# PROBLEM DETAILS:
Below is a listing from which only part is wanted; return exactly the lines from the one with "בת 22. אחותה" up to and including the one with "עד שכל הסודות".

# SUPPLIED RECORDS:
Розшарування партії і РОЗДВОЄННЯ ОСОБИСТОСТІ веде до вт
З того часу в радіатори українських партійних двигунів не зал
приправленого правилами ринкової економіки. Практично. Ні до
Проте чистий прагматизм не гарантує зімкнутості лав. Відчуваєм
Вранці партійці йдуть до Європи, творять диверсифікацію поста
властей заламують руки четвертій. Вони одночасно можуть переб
...
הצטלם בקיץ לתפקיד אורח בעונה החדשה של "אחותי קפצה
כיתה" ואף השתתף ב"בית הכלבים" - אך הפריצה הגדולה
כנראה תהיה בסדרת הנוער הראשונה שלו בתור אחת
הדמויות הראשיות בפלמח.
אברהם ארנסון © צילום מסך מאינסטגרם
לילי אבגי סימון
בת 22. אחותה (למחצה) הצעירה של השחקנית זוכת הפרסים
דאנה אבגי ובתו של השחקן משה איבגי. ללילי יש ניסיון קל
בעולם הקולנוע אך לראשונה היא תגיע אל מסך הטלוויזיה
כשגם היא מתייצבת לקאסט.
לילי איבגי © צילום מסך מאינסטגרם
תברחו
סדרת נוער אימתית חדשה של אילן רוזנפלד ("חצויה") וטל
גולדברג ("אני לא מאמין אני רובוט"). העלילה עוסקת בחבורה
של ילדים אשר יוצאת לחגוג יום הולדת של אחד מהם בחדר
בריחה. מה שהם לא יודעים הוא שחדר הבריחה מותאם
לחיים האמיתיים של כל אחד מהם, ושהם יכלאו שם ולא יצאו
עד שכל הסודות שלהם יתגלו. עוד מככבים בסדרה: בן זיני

# EXERCISE RESULT:
בת 22. אחותה (למחצה) הצעירה של השחקנית זוכת הפרסים
דאנה אבגי ובתו של השחקן משה איבגי. ללילי יש ניסיון קל
בעולם הקולנוע אך לראשונה היא תגיע אל מסך הטלוויזיה
כשגם היא מתייצבת לקאסט.
לילי איבגי © צילום מסך מאינסטגרם
תברחו
סדרת נוער אימתית חדשה של אילן רוזנפלד ("חצויה") וטל
גולדברג ("אני לא מאמין אני רובוט"). העלילה עוסקת בחבורה
של ילדים אשר יוצאת לחגוג יום הולדת של אחד מהם בחדר
בריחה. מה שהם לא יודעים הוא שחדר הבריחה מותאם
לחיים האמיתיים של כל אחד מהם, ושהם יכלאו שם ולא יצאו
עד שכל הסודות שלהם יתגלו. עוד מככבים בסדרה: בן זיני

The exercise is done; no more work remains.